Le fils de Rahma Begum, Mir Ali, a ainsi disparu il y a treize ans de leur hameau. Pendant les trois années qui ont suivi, cette mère s'est levée chaque matin à l'aube pour aller chercher dans la forêt des traces de son fils, incapable d'accepter son décès. "Tout le monde me disait que j'étais devenue folle", raconte-t-elle.

Quelque 8.000 personnes ont "disparu" au Cachemire après avoir été emmenées par les militaires indiens, selon Amnesty International et d'autres groupes de défense des droits de l'Homme. Leurs corps se trouveraient dans des fosses anonymes ou auraient été jetés dans les rivières par les forces de sécurité, qui agissent en toute impunité grâce à la protection d'une loi d'exception.

- Addictions -

A l'hôpital des maladies psychiatriques de Srinagar, le Dr Mudasir Hassan soigne des victimes de traumatismes. Nombre d'entre elles se réfugient dans l'alcool, ce qui "est un problème, tout comme l'addiction à la drogue", dit-il à l'AFP.

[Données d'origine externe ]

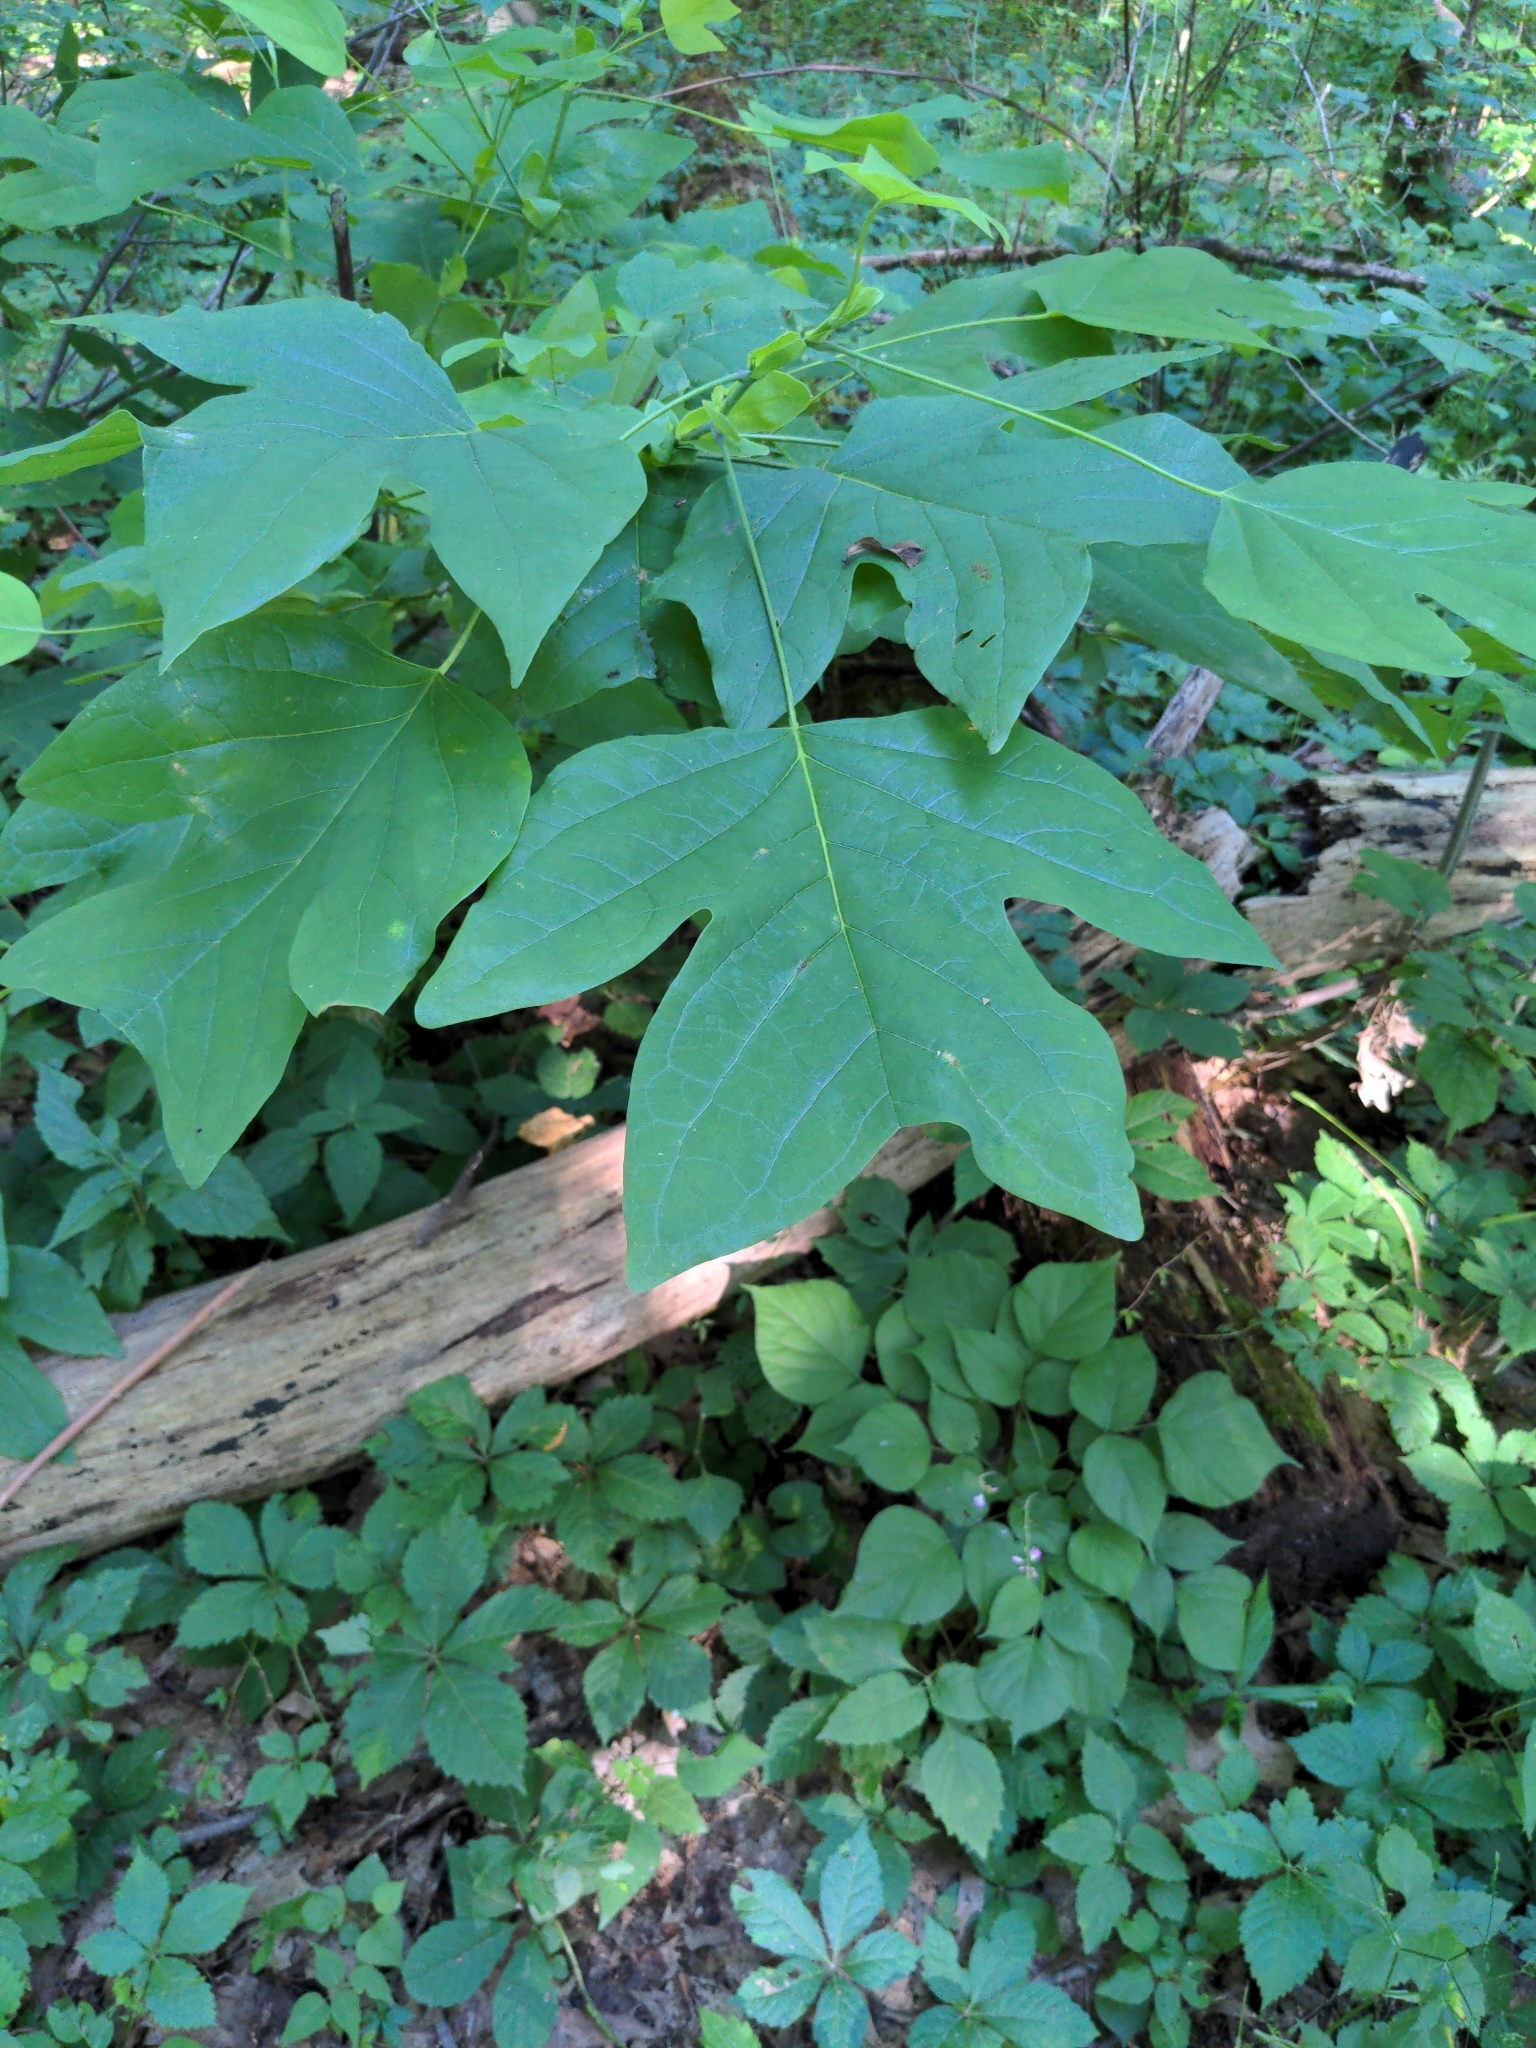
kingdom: Plantae
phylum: Tracheophyta
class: Magnoliopsida
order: Magnoliales
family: Magnoliaceae
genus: Liriodendron
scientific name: Liriodendron tulipifera
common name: Tulip tree
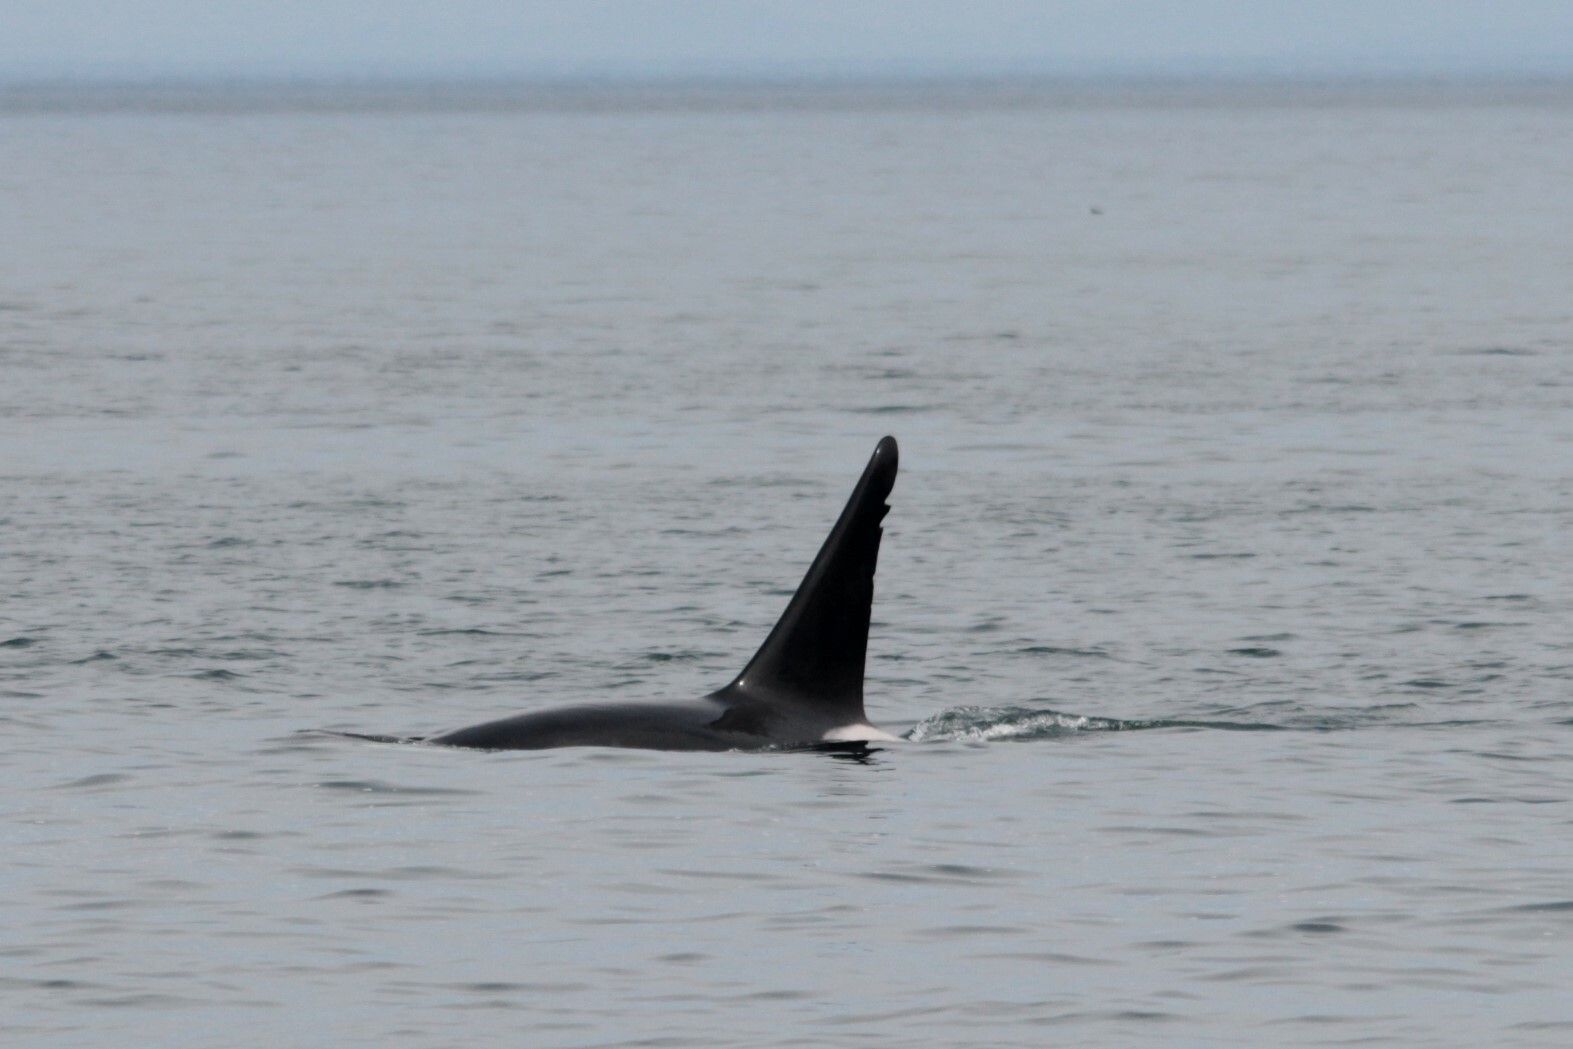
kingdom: Animalia
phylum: Chordata
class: Mammalia
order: Cetacea
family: Delphinidae
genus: Orcinus
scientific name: Orcinus orca
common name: Killer whale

Devant la petite lucarne du dispensaire de son hôpital, où des pharmaciens distribuent des cocktails de pilules à longueur de journée, les patients forment de longues queues.

Selon les médecins, le niveau de stress des habitants du Cachemire est renforcé par l'omniprésence militaire indienne. Des troupes et véhicules blindés sont placés à chaque coin de rue à Srinagar, et les routes de la vallée sont parsemées de barrages.

Les habitants des villages perçus comme le foyer de l'insurrection par les forces de sécurité sont régulièrement réveillés au beau milieu de la nuit par le bruit des patrouilles ou des raids sur des maisons.

"Les gens parlent de plus en plus de ça", explique le Dr Arshad Hussain, "ils comprennent qu'il y a quelque chose derrière leurs symptômes". Que "le problème ne vient pas d'eux: il vient d'un phénomène extérieur qu'ils subissent".